From the top of the records below down to the line containing "## Write-up", reproduce every line exactly.

DATA FOR THIS EXERCISE>

*** Block opens ***

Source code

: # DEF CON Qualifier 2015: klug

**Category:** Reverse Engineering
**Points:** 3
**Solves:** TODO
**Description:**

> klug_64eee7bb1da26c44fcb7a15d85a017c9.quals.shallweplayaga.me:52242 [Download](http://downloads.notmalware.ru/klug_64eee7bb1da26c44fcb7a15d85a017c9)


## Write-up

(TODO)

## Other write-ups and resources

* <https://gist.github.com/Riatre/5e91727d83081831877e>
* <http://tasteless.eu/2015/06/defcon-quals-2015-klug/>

*** Block closes ***

FINAL ANSWER>
Source code

: # DEF CON Qualifier 2015: klug

**Category:** Reverse Engineering
**Points:** 3
**Solves:** TODO
**Description:**

> klug_64eee7bb1da26c44fcb7a15d85a017c9.quals.shallweplayaga.me:52242 [Download](http://downloads.notmalware.ru/klug_64eee7bb1da26c44fcb7a15d85a017c9)


## Write-up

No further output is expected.